Work instruction | Check each line of the listing below for "était" and state how many lines contain it, with no other words.

Records to process |
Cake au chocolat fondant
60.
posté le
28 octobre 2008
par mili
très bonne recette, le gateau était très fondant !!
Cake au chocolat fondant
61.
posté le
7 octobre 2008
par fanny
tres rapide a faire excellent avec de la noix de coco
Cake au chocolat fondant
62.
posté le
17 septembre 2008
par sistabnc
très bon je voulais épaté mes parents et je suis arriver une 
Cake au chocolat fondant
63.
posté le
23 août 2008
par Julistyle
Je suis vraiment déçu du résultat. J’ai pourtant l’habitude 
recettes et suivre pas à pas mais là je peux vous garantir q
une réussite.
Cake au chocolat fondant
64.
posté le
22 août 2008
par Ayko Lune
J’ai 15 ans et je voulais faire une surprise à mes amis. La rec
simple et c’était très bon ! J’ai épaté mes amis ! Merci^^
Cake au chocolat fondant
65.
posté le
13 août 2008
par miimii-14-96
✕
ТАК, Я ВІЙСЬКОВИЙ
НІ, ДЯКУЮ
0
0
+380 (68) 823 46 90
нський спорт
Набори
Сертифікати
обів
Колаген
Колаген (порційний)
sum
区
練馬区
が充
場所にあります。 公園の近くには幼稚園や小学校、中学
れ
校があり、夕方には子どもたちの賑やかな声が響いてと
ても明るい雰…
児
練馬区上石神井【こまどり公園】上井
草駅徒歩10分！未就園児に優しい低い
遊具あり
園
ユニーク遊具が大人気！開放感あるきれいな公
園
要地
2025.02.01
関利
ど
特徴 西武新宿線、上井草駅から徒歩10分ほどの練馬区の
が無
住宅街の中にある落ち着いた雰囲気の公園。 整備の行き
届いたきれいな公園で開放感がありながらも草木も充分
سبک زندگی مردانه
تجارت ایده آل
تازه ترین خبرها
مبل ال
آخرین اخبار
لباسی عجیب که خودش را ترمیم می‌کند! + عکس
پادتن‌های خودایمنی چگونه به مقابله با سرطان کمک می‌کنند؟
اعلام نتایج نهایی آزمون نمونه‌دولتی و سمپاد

Written reply | 2